**** Listed records ****

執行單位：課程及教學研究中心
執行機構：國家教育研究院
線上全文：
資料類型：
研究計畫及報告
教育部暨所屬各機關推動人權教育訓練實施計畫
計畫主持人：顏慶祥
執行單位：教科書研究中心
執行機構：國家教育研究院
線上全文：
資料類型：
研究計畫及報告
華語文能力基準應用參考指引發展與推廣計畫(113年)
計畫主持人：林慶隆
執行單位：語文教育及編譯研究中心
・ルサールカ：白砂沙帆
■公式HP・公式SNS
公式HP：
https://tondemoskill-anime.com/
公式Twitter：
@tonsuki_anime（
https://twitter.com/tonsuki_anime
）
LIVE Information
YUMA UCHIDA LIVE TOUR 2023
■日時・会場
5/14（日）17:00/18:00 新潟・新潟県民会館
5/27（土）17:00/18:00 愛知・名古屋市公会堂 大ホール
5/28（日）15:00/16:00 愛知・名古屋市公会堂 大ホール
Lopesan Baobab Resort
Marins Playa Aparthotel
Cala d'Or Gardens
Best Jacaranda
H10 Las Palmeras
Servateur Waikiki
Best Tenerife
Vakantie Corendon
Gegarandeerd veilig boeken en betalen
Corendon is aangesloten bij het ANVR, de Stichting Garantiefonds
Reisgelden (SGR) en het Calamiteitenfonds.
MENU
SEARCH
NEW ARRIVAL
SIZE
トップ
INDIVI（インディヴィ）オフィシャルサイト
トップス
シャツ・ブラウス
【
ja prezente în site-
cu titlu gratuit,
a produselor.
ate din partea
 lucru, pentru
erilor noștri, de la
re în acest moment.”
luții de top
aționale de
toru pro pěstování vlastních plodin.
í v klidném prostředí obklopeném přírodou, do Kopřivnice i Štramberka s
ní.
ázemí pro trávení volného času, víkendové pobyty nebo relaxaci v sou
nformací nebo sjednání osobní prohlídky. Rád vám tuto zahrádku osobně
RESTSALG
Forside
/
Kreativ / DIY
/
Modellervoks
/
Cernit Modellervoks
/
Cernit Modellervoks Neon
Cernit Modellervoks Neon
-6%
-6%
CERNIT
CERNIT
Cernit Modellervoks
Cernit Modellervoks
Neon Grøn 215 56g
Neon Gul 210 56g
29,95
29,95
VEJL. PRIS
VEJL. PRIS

****

* Problem to solve:
Can you reproduce, character for character, every line of text from all the records above, with nothing added or changed?

* Your solution:
執行單位：課程及教學研究中心
執行機構：國家教育研究院
線上全文：
資料類型：
研究計畫及報告
教育部暨所屬各機關推動人權教育訓練實施計畫
計畫主持人：顏慶祥
執行單位：教科書研究中心
執行機構：國家教育研究院
線上全文：
資料類型：
研究計畫及報告
華語文能力基準應用參考指引發展與推廣計畫(113年)
計畫主持人：林慶隆
執行單位：語文教育及編譯研究中心
・ルサールカ：白砂沙帆
■公式HP・公式SNS
公式HP：
https://tondemoskill-anime.com/
公式Twitter：
@tonsuki_anime（
https://twitter.com/tonsuki_anime
）
LIVE Information
YUMA UCHIDA LIVE TOUR 2023
■日時・会場
5/14（日）17:00/18:00 新潟・新潟県民会館
5/27（土）17:00/18:00 愛知・名古屋市公会堂 大ホール
5/28（日）15:00/16:00 愛知・名古屋市公会堂 大ホール
Lopesan Baobab Resort
Marins Playa Aparthotel
Cala d'Or Gardens
Best Jacaranda
H10 Las Palmeras
Servateur Waikiki
Best Tenerife
Vakantie Corendon
Gegarandeerd veilig boeken en betalen
Corendon is aangesloten bij het ANVR, de Stichting Garantiefonds
Reisgelden (SGR) en het Calamiteitenfonds.
MENU
SEARCH
NEW ARRIVAL
SIZE
トップ
INDIVI（インディヴィ）オフィシャルサイト
トップス
シャツ・ブラウス
【
ja prezente în site-
cu titlu gratuit,
a produselor.
ate din partea
 lucru, pentru
erilor noștri, de la
re în acest moment.”
luții de top
aționale de
toru pro pěstování vlastních plodin.
í v klidném prostředí obklopeném přírodou, do Kopřivnice i Štramberka s
ní.
ázemí pro trávení volného času, víkendové pobyty nebo relaxaci v sou
nformací nebo sjednání osobní prohlídky. Rád vám tuto zahrádku osobně
RESTSALG
Forside
/
Kreativ / DIY
/
Modellervoks
/
Cernit Modellervoks
/
Cernit Modellervoks Neon
Cernit Modellervoks Neon
-6%
-6%
CERNIT
CERNIT
Cernit Modellervoks
Cernit Modellervoks
Neon Grøn 215 56g
Neon Gul 210 56g
29,95
29,95
VEJL. PRIS
VEJL. PRIS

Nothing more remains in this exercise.